Critiques should be a minimum of 1,000 words and a maximum of 1,200 words
exclusive of cover page, and list of sources.
The policy brief should be a minimum of 1,800 words and a maximum of 2,000 words
exclusive of cover page, and list of sources.
Critique. You will do two critiques, each one based on a different book from the
required readings (Posner, Cassidy, Kindleberger) Your critique should either agree or
disagree with one of the main positions taken by the author and discuss the significance
of that position from a current policy perspective, i.e., what can we learn about a current
regulatory policy issue from this work? You should cite some authority to support your
critique. Think of this as a book review in The New York Review of Books, The Atlantic, or
similar publications, that argues that the author is either right or wrong in which you rely
on some evidence as well as logic and analysis to make your point. It is critical that your
critique should analyze the policy implications of the work as it relates to a specific
current policy issue. This is not an essay or a rant, it should be an analysis and
evaluation that references some appropriate amount of outside research.

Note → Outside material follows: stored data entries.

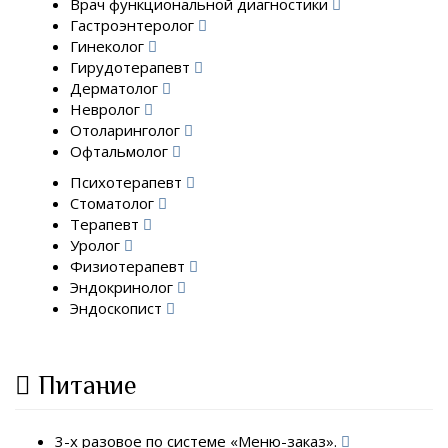
Врач функциональной диагностики
Гастроэнтеролог
Гинеколог
Гирудотерапевт
Дерматолог
Невролог
Отоларинголог
Офтальмолог
Психотерапевт
Стоматолог
Терапевт
Уролог
Физиотерапевт
Эндокринолог
Эндоскопист
Питание
3-х разовое по системе «Меню-заказ».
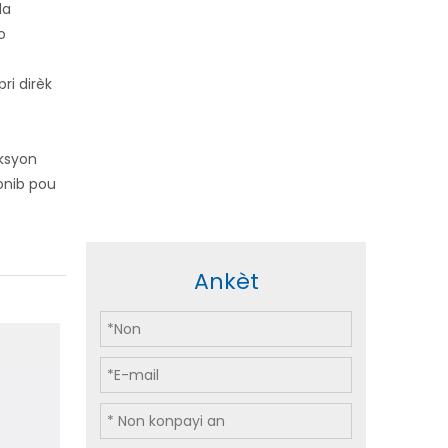
da
o
pri dirèk
ksyon
ponib pou
Ankèt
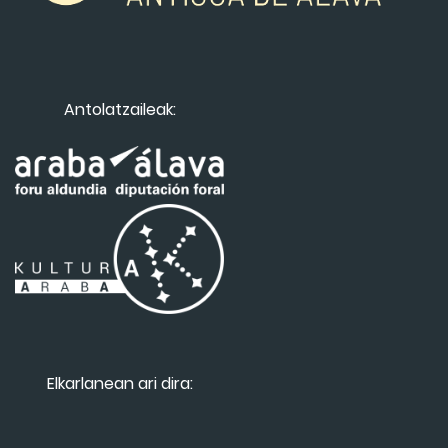
Antolatzaileak:
Elkarlanean ari dira:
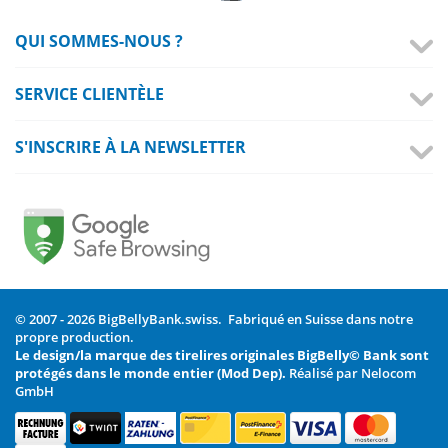
QUI SOMMES-NOUS ?
SERVICE CLIENTÈLE
S'INSCRIRE À LA NEWSLETTER
© 2007 - 2026 BigBellyBank.swiss. Fabriqué en Suisse dans notre
propre production.
Le design/la marque des tirelires originales BigBelly© Bank sont
protégés dans le monde entier (Mod Dep).
Réalisé par Nelocom
GmbH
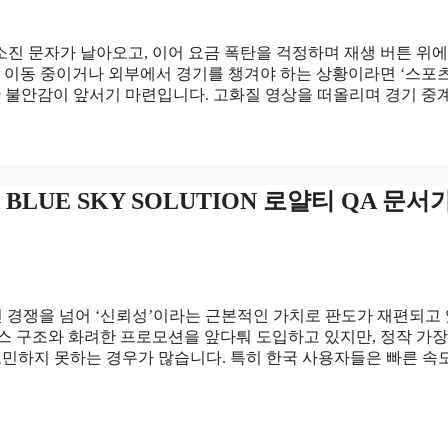
진 문자가 날아오고, 이어 요금 폭탄을 걱정하며 재생 버튼 위에
히 이동 중이거나 외부에서 경기를 챙겨야 하는 상황이라면 ‘스포
한 불안감이 앞서기 마련입니다. 고화질 영상을 떠올리며 경기 중
 BLUE SKY SOLUTION 로얄티 QA 문서
능 구현 경쟁을 넘어 ‘신뢰성’이라는 근본적인 가치로 판도가 재편되고
스 구조와 화려한 프로모션을 앞다퉈 도입하고 있지만, 정작 가장
고민하지 못하는 경우가 많습니다. 특히 한국 사용자들은 빠른 속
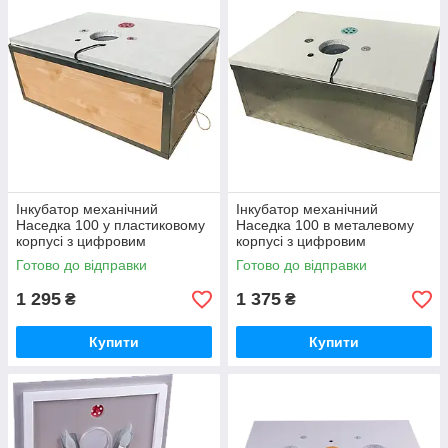
Інкубатор механічний
Інкубатор механічний
Наседка 100 у пластиковому
Наседка 100 в металевому
корпусі з цифровим
корпусі з цифровим
терморегулятором
терморегулятором
Готово до відправки
Готово до відправки
1 295
1 375
₴
₴
Купити
Купити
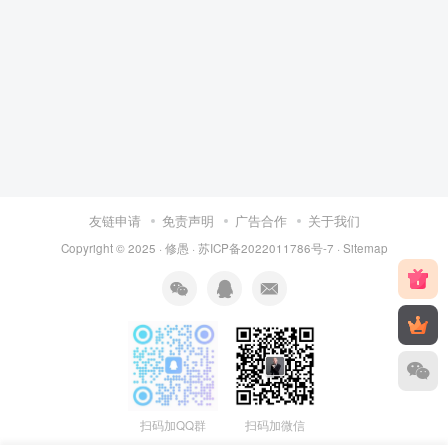
友链申请
免责声明
广告合作
关于我们
Copyright © 2025 ·
修愚
·
苏ICP备2022011786号-7
·
Sitemap
扫码加QQ群
扫码加微信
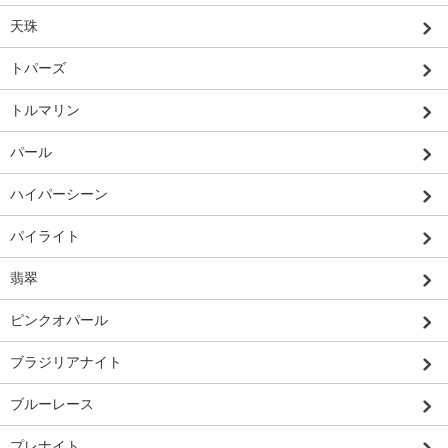
天珠
トパーズ
トルマリン
パール
ハイパーシーン
パイライト
翡翠
ピンクオパール
ブラジリアナイト
ブルーレース
プレナイト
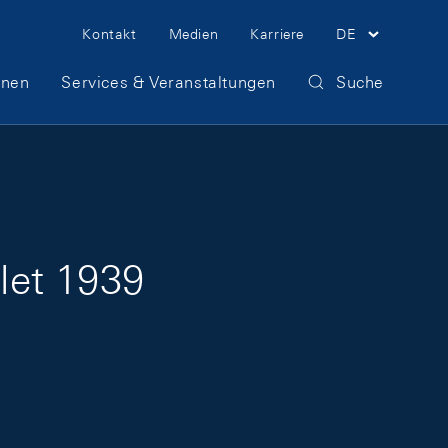
Meta Navigation
Kontakt
Medien
Karriere
DE
onen
Services & Veranstaltungen
Suche
llet 1939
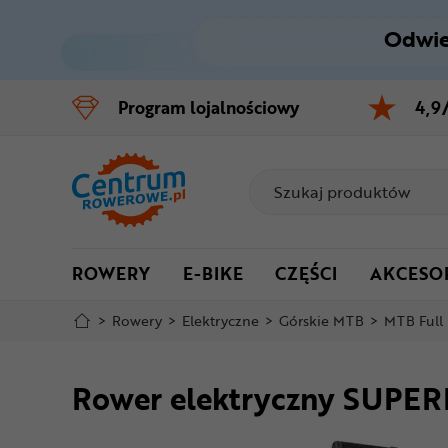
Odwie
Control
M
Program
lojalnościowy
4,9
Menu główne
Informacje o produkcie
Do koszyka
ROWERY
E-BIKE
CZĘŚCI
AKCESO
Szczegółowe informacje
>
Rowery
>
Elektryczne
>
Górskie MTB
>
MTB Full
Stopka
Rower elektryczny SUPER
Mapa strony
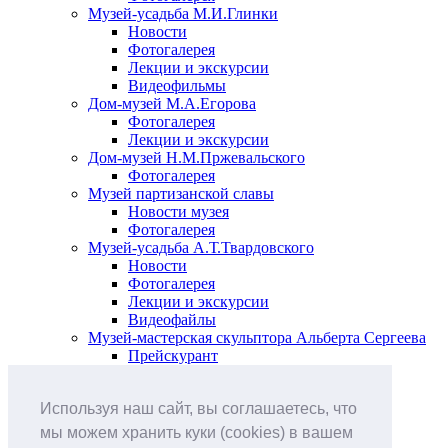
Музей-усадьба М.И.Глинки
Новости
Фотогалерея
Лекции и экскурсии
Видеофильмы
Дом-музей М.А.Егорова
Фотогалерея
Лекции и экскурсии
Дом-музей Н.М.Пржевальского
Фотогалерея
Музей партизанской славы
Новости музея
Фотогалерея
Музей-усадьба А.Т.Твардовского
Новости
Фотогалерея
Лекции и экскурсии
Видеофайлы
Музей-мастерская скульптора Альберта Сергеева
Прейскурант
Выставки и события
Афиша
Используя наш сайт, вы соглашаетесь, что
Анонс мероприятий
Виртуальные выставки
мы можем хранить куки (cookies) в вашем
Новости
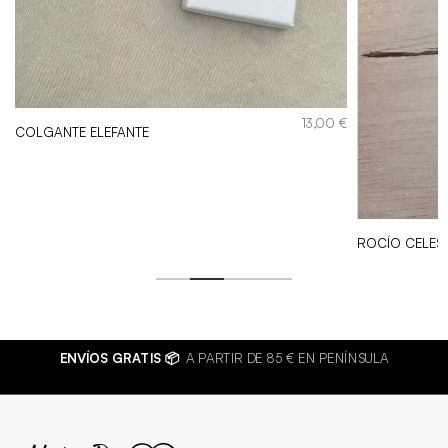
€
13,00
€
COLGANTE ELEFANTE
ROCÍO CELES
ENVÍOS GRATIS 📦
A PARTIR DE 85 € EN PENÍNSULA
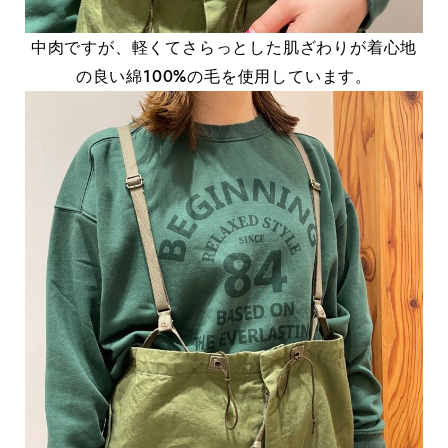
中肉ですが、軽くてさらっとした肌ざわりが着心地
の良い綿100%の毛を使用しています。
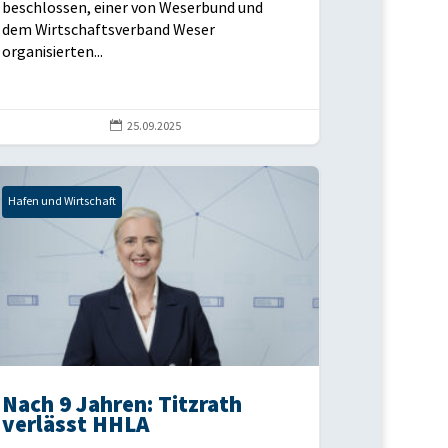
beschlossen, einer von Weserbund und
dem Wirtschaftsverband Weser
organisierten...

25.09.2025
Hafen und Wirtschaft
Nach 9 Jahren: Titzrath
verlässt HHLA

Policy Brief. Choose a major current public policy controversy relating to a specific
regulatory policy issue of your choosing (It can be on any matter related broadly to
regulatory policy and need not be limited to the specific policy areas focused on in the
readings and lectures).
Using Bardach's methods define a problem and offer a solution. Make sure you discuss
objections to your proposal and explain what standards you will use to judge whether
your solution is effective. It is important that you reach a firm conclusion.
In your policy brief you should be prepared to: precisely define the problem and its
causes; propose a valid analytic framework; perform a persuasive analysis of the
problem; effectively use relevant evidence and documentation; discuss alternative
solutions; discuss costs, benefits and tradeoffs (not a formal cost/benefit analysis);
project outcomes; and deal with political consequences and obstacles.